Gaudin Robert A, Jowett Nathan, Banks Caroline A, Knox Christopher J, Hadlock Tessa A
Boston, Mass.
From the Department of Otolaryngology, Massachusetts Eye and Ear Infirmary and Harvard Medical School.
Plast Reconstr Surg. 2016 Oct;138(4):879-887. doi: 10.1097/PRS.0000000000002599.
Bilateral facial palsy is a rare clinical entity caused by myriad disparate conditions requiring different treatment paradigms. Lyme disease, Guillain-Barré syndrome, and leukemia are several examples. In this article, the authors describe the cause, the initial diagnostic approach, and the management of long-term sequelae of bilateral paralysis that has evolved in the authors' center over the past 13 years.

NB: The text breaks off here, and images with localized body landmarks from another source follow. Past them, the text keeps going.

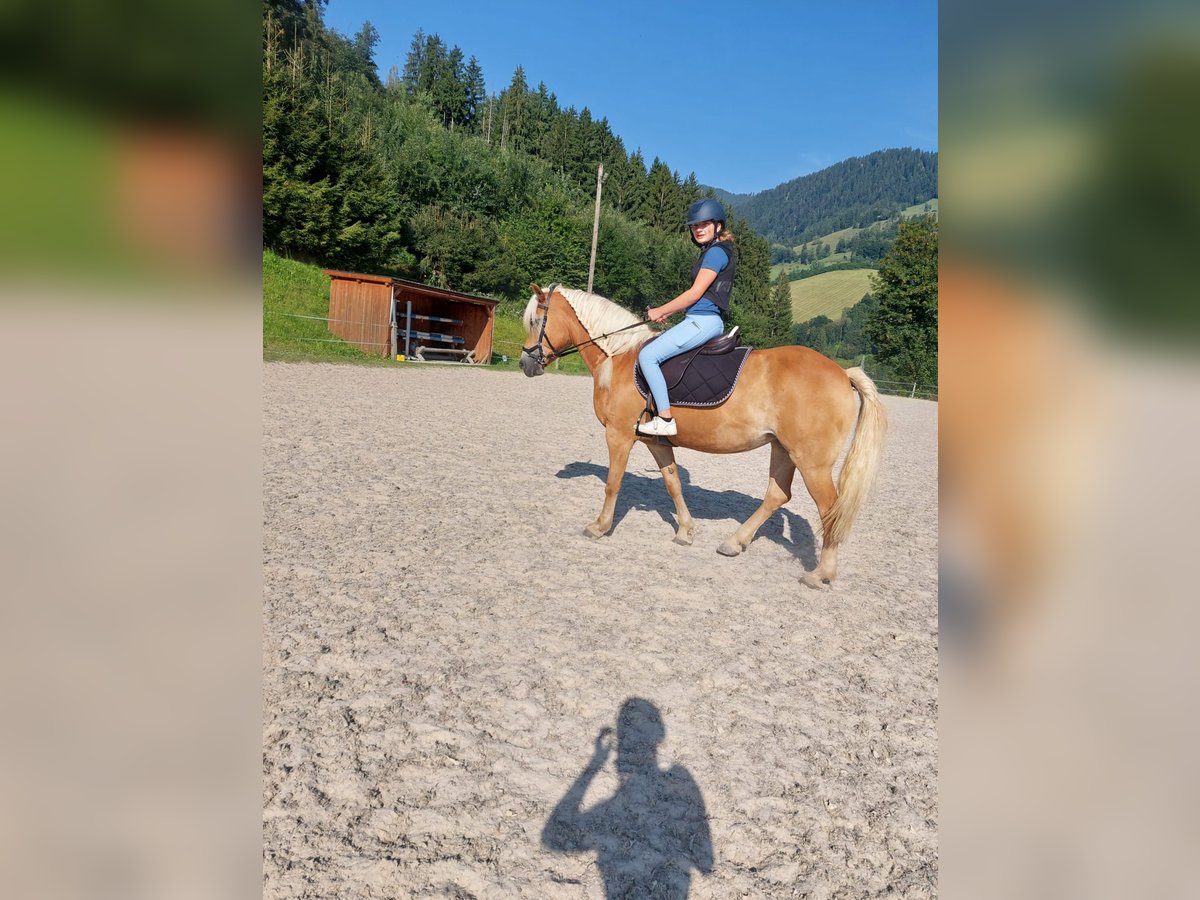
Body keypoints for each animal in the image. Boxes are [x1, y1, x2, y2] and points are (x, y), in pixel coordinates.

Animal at [519, 283, 887, 588]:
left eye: (536, 321)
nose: (526, 364)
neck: (619, 357)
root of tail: (842, 373)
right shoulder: (655, 442)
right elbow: (672, 483)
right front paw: (685, 531)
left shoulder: (619, 435)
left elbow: (613, 483)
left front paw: (599, 527)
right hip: (784, 449)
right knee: (777, 495)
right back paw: (734, 543)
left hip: (812, 462)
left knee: (829, 509)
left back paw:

A chart review was performed to identify all patients diagnosed with bilateral paralysis at the authors' center between January of 2002 and January of 2015. Demographics, signs and symptoms, diagnosis, initial medical treatment, interventions for facial reanimation, and outcomes were reviewed.
Of the 2471 patients seen at the authors' center, 68 patients (3 percent) with bilateral facial paralysis were identified. Ten patients (15 percent) presented with bilateral facial paralysis caused by Lyme disease, nine (13 percent) with Möbius syndrome, nine (13 percent) with neurofibromatosis type 2, five (7 percent) with bilateral facial palsy caused by brain tumor, four (6 percent) with Melkersson-Rosenthal syndrome, three (4 percent) with bilateral temporal bone fractures, two (3 percent) with Guillain-Barré syndrome, one (2 percent) with central nervous system lymphoma, one (2 percent) with human immunodeficiency virus infection, and 24 (35 percent) with presumed Bell palsy. Treatment included pharmacologic therapy, physical therapy, chemodenervation, and surgical interventions.
Bilateral facial palsy is a rare medical condition, and treatment often requires a multidisciplinary approach. The authors outline diagnostic and therapeutic algorithms of a tertiary care center to provide clinicians with a systematic approach to managing these complicated patients.
双侧面瘫是一种罕见的临床病症,由多种不同病因引起,需要不同的治疗模式。莱姆病、格林-巴利综合征和白血病就是其中几个例子。在本文中,作者描述了在过去13年里在作者所在中心演变的双侧面瘫的病因、初始诊断方法以及长期后遗症的管理。
进行了一项病历回顾,以确定2002年1月至2015年1月期间在作者所在中心被诊断为双侧面瘫的所有患者。回顾了人口统计学资料、体征和症状、诊断、初始药物治疗、面部重建干预措施以及治疗结果。
在作者所在中心就诊的2471例患者中,有68例(3%)被确定为双侧面瘫。10例(15%)患者因莱姆病导致双侧面瘫,9例(13%)患有莫比乌斯综合征,9例(13%)患有2型神经纤维瘤病,5例(7%)因脑肿瘤导致双侧面瘫,4例(6%)患有梅尔克森-罗森塔尔综合征,3例(4%)双侧颞骨骨折,2例(3%)患有格林-巴利综合征,1例(2%)患有中枢神经系统淋巴瘤,1例(2%)感染人类免疫缺陷病毒,24例(35%)为疑似贝尔面瘫。治疗包括药物治疗、物理治疗、化学去神经支配和手术干预。
双侧面瘫是一种罕见的病症,治疗通常需要多学科方法。作者概述了三级医疗中心的诊断和治疗算法,为临床医生提供一种系统的方法来管理这些复杂的患者。